(A run of records)
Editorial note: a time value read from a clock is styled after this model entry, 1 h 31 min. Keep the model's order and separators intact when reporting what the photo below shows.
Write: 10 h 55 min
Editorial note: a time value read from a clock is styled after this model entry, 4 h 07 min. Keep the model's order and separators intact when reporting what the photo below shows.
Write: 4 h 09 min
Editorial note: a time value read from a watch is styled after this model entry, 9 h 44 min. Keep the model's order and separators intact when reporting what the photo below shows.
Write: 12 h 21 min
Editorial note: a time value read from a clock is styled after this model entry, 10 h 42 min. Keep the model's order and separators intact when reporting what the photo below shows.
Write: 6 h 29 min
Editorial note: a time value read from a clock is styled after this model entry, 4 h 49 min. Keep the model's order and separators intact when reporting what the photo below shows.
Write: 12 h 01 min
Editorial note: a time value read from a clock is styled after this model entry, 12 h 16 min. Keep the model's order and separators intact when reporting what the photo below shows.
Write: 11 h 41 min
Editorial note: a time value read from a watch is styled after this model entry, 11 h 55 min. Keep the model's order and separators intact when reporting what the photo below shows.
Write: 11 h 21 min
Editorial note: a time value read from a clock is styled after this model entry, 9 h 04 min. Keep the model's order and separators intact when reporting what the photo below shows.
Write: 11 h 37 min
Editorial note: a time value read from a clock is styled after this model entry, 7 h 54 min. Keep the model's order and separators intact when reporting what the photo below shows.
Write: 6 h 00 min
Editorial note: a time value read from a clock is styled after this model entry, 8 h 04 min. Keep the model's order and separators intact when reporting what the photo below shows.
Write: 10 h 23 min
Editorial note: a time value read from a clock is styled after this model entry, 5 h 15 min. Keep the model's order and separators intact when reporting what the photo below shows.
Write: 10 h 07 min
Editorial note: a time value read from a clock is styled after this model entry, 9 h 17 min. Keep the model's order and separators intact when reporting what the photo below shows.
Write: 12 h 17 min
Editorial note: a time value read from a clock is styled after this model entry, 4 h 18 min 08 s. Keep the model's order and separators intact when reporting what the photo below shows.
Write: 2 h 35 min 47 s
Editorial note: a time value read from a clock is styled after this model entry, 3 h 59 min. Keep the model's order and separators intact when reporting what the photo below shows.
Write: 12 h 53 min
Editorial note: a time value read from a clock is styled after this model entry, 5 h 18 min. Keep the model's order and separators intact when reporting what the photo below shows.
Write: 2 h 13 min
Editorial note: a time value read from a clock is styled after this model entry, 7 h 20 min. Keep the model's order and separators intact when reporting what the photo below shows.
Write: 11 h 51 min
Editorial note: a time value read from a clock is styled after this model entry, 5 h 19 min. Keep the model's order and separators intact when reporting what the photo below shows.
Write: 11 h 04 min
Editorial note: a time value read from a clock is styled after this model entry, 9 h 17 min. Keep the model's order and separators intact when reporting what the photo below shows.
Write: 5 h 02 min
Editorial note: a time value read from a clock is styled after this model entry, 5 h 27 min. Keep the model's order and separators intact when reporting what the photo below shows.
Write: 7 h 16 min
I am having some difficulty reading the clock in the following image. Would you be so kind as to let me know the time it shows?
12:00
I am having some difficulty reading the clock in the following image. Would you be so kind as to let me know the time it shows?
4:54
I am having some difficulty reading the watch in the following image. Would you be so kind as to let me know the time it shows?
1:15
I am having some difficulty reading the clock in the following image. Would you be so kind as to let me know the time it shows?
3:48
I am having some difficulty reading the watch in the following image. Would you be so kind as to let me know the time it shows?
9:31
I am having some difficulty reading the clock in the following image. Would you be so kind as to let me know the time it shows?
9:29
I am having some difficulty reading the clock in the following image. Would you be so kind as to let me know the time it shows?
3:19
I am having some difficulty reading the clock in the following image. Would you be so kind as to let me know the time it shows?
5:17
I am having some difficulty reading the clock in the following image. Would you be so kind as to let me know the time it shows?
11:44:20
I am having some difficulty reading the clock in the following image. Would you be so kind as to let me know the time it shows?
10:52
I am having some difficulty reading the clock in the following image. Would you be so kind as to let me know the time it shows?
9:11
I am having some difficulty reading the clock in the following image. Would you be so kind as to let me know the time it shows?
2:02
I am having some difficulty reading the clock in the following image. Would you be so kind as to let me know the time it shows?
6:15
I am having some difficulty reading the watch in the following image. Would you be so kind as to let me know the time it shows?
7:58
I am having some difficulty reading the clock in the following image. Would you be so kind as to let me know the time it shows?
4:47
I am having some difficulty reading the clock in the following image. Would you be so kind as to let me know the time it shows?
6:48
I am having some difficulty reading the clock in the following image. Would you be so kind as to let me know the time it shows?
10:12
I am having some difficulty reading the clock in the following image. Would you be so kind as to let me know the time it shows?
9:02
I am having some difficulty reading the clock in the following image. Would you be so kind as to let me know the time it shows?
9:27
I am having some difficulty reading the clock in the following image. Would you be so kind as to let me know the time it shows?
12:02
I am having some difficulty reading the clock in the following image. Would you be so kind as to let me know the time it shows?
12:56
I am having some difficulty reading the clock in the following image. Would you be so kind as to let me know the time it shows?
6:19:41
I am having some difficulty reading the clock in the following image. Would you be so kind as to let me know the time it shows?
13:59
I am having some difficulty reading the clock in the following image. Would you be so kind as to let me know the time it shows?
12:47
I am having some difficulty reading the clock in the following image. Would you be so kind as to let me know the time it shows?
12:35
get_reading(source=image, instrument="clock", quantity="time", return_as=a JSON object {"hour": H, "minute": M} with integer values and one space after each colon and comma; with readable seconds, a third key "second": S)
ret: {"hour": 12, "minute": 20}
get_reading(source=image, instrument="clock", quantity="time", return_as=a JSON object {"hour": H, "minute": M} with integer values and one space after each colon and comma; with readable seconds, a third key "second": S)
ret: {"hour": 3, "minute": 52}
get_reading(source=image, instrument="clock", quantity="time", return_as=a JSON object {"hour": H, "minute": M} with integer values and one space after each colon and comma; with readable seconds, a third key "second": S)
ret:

__GIVEN EXERCISE__
Retype the rows from the very beginning of the run through the line that contains "Write: 10 h 55 min", keeping both of those ends and changing no characters.

__EXERCISE RESULT__
Editorial note: a time value read from a clock is styled after this model entry, 1 h 31 min. Keep the model's order and separators intact when reporting what the photo below shows.
Write: 10 h 55 min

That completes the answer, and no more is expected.